Beispiel Hüsingstraße
„Mittlerweile gibt es einen Bruch auf Höhe Bijou Brigitte“, so Rienhöfer. Südlich davon gebe es relativ viele Leerstände. Ähnlich sieht es an der nördlichen Bahnhofstraße rund um die ehemalige Netto-Filiale aus. Insgesamt habe Schwerte aber eine gute Kaufkraft und ausreichende Besucherströme, glaubt Rienhöfer. Und zumindest für seine Branche, das Augenoptiker-Geschäft, sieht er eine Trendwende, was Online-handel betrifft. Der Online-Optiker Mr. Spex setze zum Beispiel wieder auf Filialen.
Auch wenn es in Schwerte von Handy-Geschäften wimmelt, die allgemein für einen Abwärtstrend einer Einkaufsmeile gelten, will Rienhöfer das so nicht stehen lassen. Denn für Existenzgründer sei Schwerte immer noch ein gutes Pflaster. Wer in Oberzentren wie am Westenhellweg in Dortmund bestehen will, müsse auf das Produkt und die Preise setzen.
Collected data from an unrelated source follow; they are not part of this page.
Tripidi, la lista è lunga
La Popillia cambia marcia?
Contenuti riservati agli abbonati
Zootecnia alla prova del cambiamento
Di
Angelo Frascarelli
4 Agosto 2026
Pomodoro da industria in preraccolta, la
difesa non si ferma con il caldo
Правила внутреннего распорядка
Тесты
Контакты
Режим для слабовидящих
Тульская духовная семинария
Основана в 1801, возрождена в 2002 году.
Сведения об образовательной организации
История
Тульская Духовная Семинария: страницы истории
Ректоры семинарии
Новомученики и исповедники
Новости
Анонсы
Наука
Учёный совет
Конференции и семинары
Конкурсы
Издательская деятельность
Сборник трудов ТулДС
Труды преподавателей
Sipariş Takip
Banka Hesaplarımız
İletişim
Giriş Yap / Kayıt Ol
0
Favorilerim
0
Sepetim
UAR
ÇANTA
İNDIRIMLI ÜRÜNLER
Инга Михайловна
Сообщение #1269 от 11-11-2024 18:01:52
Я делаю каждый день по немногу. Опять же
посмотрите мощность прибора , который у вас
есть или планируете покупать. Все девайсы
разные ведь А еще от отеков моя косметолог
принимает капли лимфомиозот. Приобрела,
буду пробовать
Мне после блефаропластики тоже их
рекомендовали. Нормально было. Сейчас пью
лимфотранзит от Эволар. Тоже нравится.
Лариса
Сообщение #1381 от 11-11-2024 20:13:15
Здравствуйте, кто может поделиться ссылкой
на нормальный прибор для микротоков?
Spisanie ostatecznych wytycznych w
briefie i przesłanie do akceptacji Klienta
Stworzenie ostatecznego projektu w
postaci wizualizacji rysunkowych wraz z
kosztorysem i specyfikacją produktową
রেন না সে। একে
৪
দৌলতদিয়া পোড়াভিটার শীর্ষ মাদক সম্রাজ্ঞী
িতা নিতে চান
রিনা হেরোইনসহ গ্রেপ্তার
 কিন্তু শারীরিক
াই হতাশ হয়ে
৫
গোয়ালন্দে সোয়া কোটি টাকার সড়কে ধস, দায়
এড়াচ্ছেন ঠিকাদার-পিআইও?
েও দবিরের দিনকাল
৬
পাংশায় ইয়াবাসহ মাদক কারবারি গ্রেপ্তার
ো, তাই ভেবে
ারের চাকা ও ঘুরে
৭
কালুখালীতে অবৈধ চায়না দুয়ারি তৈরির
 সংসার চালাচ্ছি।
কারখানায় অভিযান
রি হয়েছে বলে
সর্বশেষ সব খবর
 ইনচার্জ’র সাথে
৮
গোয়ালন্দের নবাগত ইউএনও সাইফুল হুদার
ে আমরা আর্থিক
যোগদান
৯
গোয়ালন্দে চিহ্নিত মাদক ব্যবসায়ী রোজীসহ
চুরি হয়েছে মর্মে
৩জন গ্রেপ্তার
In Schwerte könne man auch noch mit dem Geschäft an sich punkten. „Und zuletzt haben es die Einkäufer selbst in der Hand, ob sie eine schöne und funktionierende Innenstadt haben“, so Rienhöfer.
Sonja Pusceddu hat seit 12 Jahren das Geschäft Vielerlei am Ende der Mährstraße. Sie meint, dass die Situation der Leerstände derzeit dort gar nicht so schlimm sei. „Wir hatten schon Zeiten, wo hier der Hund verfroren war, aber im Moment finde ich das nicht“, sagt sie. Ganz im Gegenteil, der Branchenmix in der Mährstraße sei gut und die Kundenfrequenz auch.